“Last-minute stays should be the extreme exception, not the norm, and ‘the last-minute nature of an application’ that ‘could have been brought’ earlier, or ‘an applicant’s attempt at manipulation,’ ‘may be grounds for denial of a stay,’” Gorsuch wrote in his 5-4 majority opinion in Bucklew v. Precythe.
Gorsuch’s two-page commentary at the end of his majority opinion was “troubling dicta” that was “wholly irrelevant” to the issue before the court, Sotomayor said in her dissent.
“I am especially troubled by the majority’s statement that ‘last-minute stays should be the extreme exception,’ which could be read to intimate that late-occurring stay requests from capital prisoners should be reviewed with an especially jaundiced eye,” Sotomayor wrote.
The issue before the justices was not delays in execution, but whether Russell Bucklew’s proposed alternative to execution by lethal injection—nitrogen hypoxia—met the high court’s test of a feasible, reduced risk of severe pain. The majority held it did not.
Gorsuch, joined by Chief Justice John Roberts Jr. and Justices Clarence Thomas, Samuel Alito Jr. and Brett Kavanaugh, ended his 31-page opinion with two pages devoted to last-minute execution stays.
Gorsuch cited as an example the court’s decision on Feb. 7 in Dunn v. Ray, a denial of an execution stay that would draw criticism from conservatives and liberals.
The divided court vacated a stay of execution imposed by a federal appellate court that wanted to hear Domineque Ray’s religious discrimination claims. Ray argued the prison’s refusal to allow an imam to attend him during his final moments violated the First Amendment’s establishment clause.
The high court, over the dissenting votes of Justices Elena Kagan, Ruth Bader Ginsburg, Stephen Breyer and Sonia Sotomayor, gave no reason for its unsigned ruling. The majority only cited a 1992 decision holding that “a court may consider the last-minute nature of an application to stay execution in deciding whether to grant equitable relief.”
The decision triggered widespread criticism, which snowballed after the court, with Gorsuch and Thomas dissenting, on March 28 granted a stay of execution to a Texas inmate named Patrick Murphy. In that case, Murphy challenged the prison’s refusal to allow his Buddhist spiritual advisor to accompany him into the death chamber. Kavanaugh joined the majority to block Murphy’s execution.

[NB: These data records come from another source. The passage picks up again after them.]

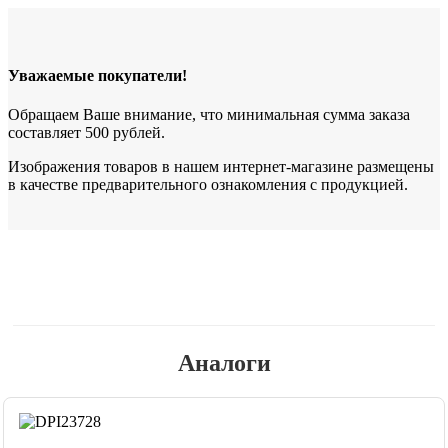
Уважаемые покупатели!
Обращаем Ваше внимание, что минимальная сумма заказа
составляет 500 рублей.
Изображения товаров в нашем интернет-магазине размещены
в качестве предварительного ознакомления с продукцией.
Аналоги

There was little significant difference between the Ray and Murphy timelines in seeking stays of their executions, according to their lawyers. Some court watchers suggested the court’s grant in Murphy’s case may have been a reaction to the criticism the court received after denying Ray a stay to allow his imam to be by his side.
In a lengthy footnote on Monday, Gorsuch did not back down from the Ray decision. Gorsuch accused the Bucklew dissenters of “seeking to relitigate” Dunn v. Ray. He laid out for the first time the nature of the delay in Ray’s case that prompted the majority to vacate the lower court stay.
Gorsuch claimed that a state statute had put Ray “long on notice” that there was a question as to whether his adviser could go into the execution chamber or had to remain outside.
“Yet although he had been on death row since 1999, and the state had set a date for his execution on November 6, 2018, he waited until January 23, 2019—just 15 days before the execution—to ask for clarification,” Gorsuch wrote. “He then brought a claim 10 days before the execution and sought an indefinite stay. This delay implicated the ‘strong equitable presumption’ that no stay should be granted ‘where a claim could have been brought at such a time as to allow consideration of the merits without requiring entry of a stay.’”
Before addressing what she described as Gorsuch’s “skewed view of the facts” in the Ray case, Sotomayor, in her dissenting opinion, wrote that Gorsuch’s comments on last-minute stays if “mistaken for a new governing standard, they would effect a radical reinvention of established law and the judicial role.” The courts’ equitable discretion in handling stay requests, she said, is governed by “well-established principles.”
Sotomayor then went footnote to footnote with her challenge to Gorsuch’s view of the Ray facts.
“Even today’s belated explanation from the majority rests on the mistaken premise that Domineque Ray could have figured out sooner that Alabama planned to deny his imam access to the execution chamber,” Sotomayor wrote. And she quoted from Kagan’s dissent, which noted that “the prison refused to give Ray a copy of its own practices and procedures” that would have clarified the degrees of access by an imam or a Christian spiritual adviser.
Justice Stephen Breyer, who wrote the main dissent in Monday’s case, more briefly at one point took on Gorsuch’s use of the Ray decision to address delays in executions.
“In the view of some of us, the prisoner’s claim—that prisoners of some faiths were entitled to have a minister present at their executions while prisoners of other faiths were not—raised a serious constitutional question,” Breyer said. “And therein lies the problem. It might be possible to end delays by limiting constitutional protections for prisoners on death row. But to do so would require us to pay too high a constitutional price.”